The upside target achieved and breached. Now I expect a down move to retest maybe 10,050-10,120 levels before the next leg up to make a higher high and lower low on the dow. My concern is that the rally has been on thin volumes atleast on the dow.
Commodities have started to rally oil has even breached the previous high it made on 5th may after the bail out announcement. Copper is still lagging but getting there.
AUS USD a measure of risk has been going up, EUR USD has been moving up. However the cause of concern is the volumes.
Nifty now has entered in a zone where it is fundamentally one of the most expensive markets in the world. A P/E of around 22 with a book value of 3.76 and a dividend yield of 0.98% this is alarming. As everytime historically when P/E breaches 23 and dividend yield on index falls below 0.9% we witness a correction. So a maximum upside to 5400-5500 level makes market extremely expensive and very risky however, this doesn't mean that we cant rally further. This expensive indicator signalled bearish on nifty last time on 27th Nov 2007 and remained bearish for the entire rally uptil 6000 on nifty till 8th Jan from where we started falling and correction came. However, the market became very cheap on 27th october 2008. I have used this tool on historical data and it has been able to predict a top or bottom in the market with considerable accuracy with a downside risk of maybe 5-7%.
However, if the global markets keep rallying nifty will rally too whether it is expensive or cheap it will follow the global trend. The best bet would be to look for fundamentally cheap stocks also showing some technical rebound now. That is my aim.
So according to the P/E valuation system and dividend yield when it falls below 0.95% or less than 1. I got first correction major one on nifty in the current bull market on 16th and17th October.
The second one was from 24th December up until 20th Jan it indicated markets were extremely expensive.
Then again from 17th March until 3rd May markets became very expensive.
Now again markets are entering that zone where earnings don't support the nifty price. But it doesnt mean current rally cant go on it can because it is based on sentiments. For the bull market to go longer I would expect a correction in it not now but soon before the begining of next year or early next year. A correction of maybe 30%. That would bring the P/Es and Book values down.
This is just a fundamental view. As American market is very cheap fundamentally and can rally a long way.
Australia, India, Japan, Brazil, Russia are worlds most expensive markets relatively.
Also if dow holds the current level of 10,350 for couple of days next target would be 10,700 which I expected to achieve in early july hence i believe, there might be a leg down still.
Nifty is looking bullish and is rallying continuously for past week and a half.

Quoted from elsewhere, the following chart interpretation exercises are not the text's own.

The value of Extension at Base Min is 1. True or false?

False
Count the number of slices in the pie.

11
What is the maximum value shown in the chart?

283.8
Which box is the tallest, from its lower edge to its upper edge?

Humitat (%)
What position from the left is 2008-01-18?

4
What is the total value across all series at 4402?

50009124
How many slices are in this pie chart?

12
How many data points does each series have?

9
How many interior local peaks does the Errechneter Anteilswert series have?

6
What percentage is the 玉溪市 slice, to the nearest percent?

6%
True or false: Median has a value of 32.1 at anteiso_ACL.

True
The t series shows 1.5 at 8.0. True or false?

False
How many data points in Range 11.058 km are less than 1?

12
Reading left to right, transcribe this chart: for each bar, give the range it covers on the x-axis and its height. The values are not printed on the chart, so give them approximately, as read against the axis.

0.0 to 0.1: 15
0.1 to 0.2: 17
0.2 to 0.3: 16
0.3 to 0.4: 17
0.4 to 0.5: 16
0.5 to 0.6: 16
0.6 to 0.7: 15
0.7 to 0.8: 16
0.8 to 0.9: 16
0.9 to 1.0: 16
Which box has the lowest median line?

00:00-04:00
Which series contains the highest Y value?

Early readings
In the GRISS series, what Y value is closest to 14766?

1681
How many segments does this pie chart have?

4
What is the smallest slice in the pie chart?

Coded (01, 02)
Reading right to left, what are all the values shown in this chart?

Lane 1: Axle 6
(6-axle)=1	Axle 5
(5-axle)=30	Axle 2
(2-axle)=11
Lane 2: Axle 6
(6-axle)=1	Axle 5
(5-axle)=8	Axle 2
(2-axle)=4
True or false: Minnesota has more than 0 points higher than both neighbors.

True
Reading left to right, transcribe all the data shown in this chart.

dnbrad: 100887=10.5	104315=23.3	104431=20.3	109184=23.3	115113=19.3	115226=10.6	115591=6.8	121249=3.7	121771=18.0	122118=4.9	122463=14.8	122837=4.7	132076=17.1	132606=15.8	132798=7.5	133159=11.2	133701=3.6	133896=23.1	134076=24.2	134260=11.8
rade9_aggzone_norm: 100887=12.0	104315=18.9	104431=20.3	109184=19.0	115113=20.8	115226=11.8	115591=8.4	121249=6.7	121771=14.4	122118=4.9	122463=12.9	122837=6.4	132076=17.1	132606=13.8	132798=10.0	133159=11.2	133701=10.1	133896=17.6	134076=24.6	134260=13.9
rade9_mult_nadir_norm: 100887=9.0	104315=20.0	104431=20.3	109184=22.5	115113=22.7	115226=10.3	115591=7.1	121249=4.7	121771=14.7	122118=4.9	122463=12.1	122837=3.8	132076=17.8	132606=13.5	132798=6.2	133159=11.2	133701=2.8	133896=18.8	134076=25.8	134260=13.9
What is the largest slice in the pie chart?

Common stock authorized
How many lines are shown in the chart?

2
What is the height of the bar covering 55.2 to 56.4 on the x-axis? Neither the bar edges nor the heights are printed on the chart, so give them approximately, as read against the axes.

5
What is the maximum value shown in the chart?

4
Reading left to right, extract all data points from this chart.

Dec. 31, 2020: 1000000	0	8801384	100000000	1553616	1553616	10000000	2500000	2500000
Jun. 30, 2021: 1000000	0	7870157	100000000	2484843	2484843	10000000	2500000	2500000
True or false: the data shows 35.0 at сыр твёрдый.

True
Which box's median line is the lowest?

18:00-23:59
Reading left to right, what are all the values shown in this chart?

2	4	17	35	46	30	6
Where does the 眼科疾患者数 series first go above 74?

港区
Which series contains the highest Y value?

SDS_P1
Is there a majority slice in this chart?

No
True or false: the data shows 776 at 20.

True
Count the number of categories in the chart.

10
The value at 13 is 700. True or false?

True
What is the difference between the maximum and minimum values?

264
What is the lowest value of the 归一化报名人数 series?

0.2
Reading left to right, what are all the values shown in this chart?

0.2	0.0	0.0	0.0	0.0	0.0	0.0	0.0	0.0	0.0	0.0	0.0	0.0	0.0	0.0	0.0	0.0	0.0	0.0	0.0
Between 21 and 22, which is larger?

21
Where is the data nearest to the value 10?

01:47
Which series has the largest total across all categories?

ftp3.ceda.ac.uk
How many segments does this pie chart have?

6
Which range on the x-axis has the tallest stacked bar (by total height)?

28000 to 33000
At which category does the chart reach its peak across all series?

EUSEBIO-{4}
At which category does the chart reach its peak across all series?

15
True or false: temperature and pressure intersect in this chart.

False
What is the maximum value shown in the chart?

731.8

My only concern is the last 2 bars on the nifty the volumes are huge compared to previous day but he spread is very low. This maybe a sign of distribution. If nifty would have been in a down trend a complete opposite bar signals absorption but here it looks to me more like distribution. This is just my view and I maybe wrong. Distribution can takes months so markets can still rally. I just believe there is more bang for the buck and value in other stock markets such as China, Brazil, USA, UK, etc than in India compared to earnings potential. Economic growth wise and long term India is and will be one of the safest countries to invest long term though.